Northwestern has much to learn from Loyola University on sustainability, NU students say
Olga Gonzalez Latapi, Reporter
November 29, 2012 •
Even though Northwestern is quickly becoming one of the greenest campuses nationwide, students can look to their peers at Loyola University Chicago, who have organized a farmer’s market and manage an off-campus farm as a model of higher level of sustainability.
There are many sustainable initiatives already set into motion at NU, but students involved with green efforts on campus said there is a need for more programs. University President Morton Schapiro told The Daily on Tuesday that he will raise the issue of sustainability in future meetings to ensure NU remains one of the top universities in sustainability.
“I want to make (Northwestern) as absolutely sustainable as possible,” Schapiro said.
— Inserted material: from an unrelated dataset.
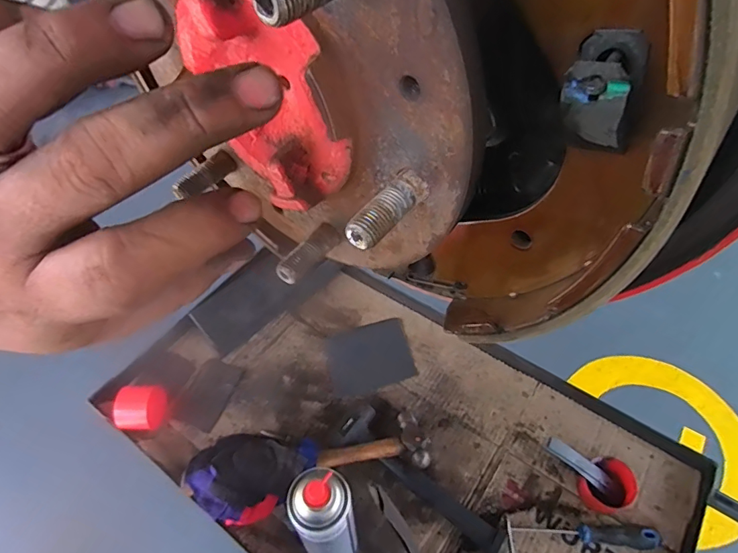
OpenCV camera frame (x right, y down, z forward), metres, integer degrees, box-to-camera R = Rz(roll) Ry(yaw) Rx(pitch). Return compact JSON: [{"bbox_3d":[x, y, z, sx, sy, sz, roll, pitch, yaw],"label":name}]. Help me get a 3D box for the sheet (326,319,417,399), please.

SEED co-chair Amanda Myers said one of the latest NU sustainable initiatives — banning the sale of plastic water bottles — has already been successful at nearby Loyola. The ban, which Loyola’s student body approved in the spring, was the result of a two-year campaign by the school’s Student Environmental Alliance.
“I’d say that this is an effort where we can learn a lot from Loyola,” the Weinberg senior said.
Loyola sustainability specialist Gina Lettiere said their sustainability programs aim to improve three aspects: curriculum, infrastructure and student and faculty response to green initiatives.
GREEN House president Henrik Westerkam, a Weinberg sophomore, said one of Loyola’s most impressive programs is the planned construction of various new buildings, such as two first-year student residence halls and a new greenhouse.
Another program that can be expected from Loyola within the next year is the launching of a new Institute of Urban Environmental Sustainability, which will bring together the environmental science department and the Center for Urban Environmental Research and Policy to develop new academic programs in sustainability. Lettiere said Loyola is aiming for the new building to achieve LEED certification, joining two other LEED silver buildings on the campus.
For the last five years, the University has aimed for LEED gold or silver certification when constructing new buildings, University spokesman Alan Cubbage said.
Michael Narea, co-project manager of Pura Playa, which is leading the effort to ban plastic bottles at NU, said it is only a matter of time before the administration supports this and other green initiatives.
“With the new Office of Sustainability and the newly instated ASG Sustainability Committee, I believe that NU is on its way to becoming a more sustainable campus,” the McCormick senior said.
Back at Loyola, Lettiere said the school’s sustainable efforts have developed from involvement of all sorts of people invested in the campus.
“It’s all working together to ensure that students, faculty and staff change their behaviors to use resources wisely,” she said.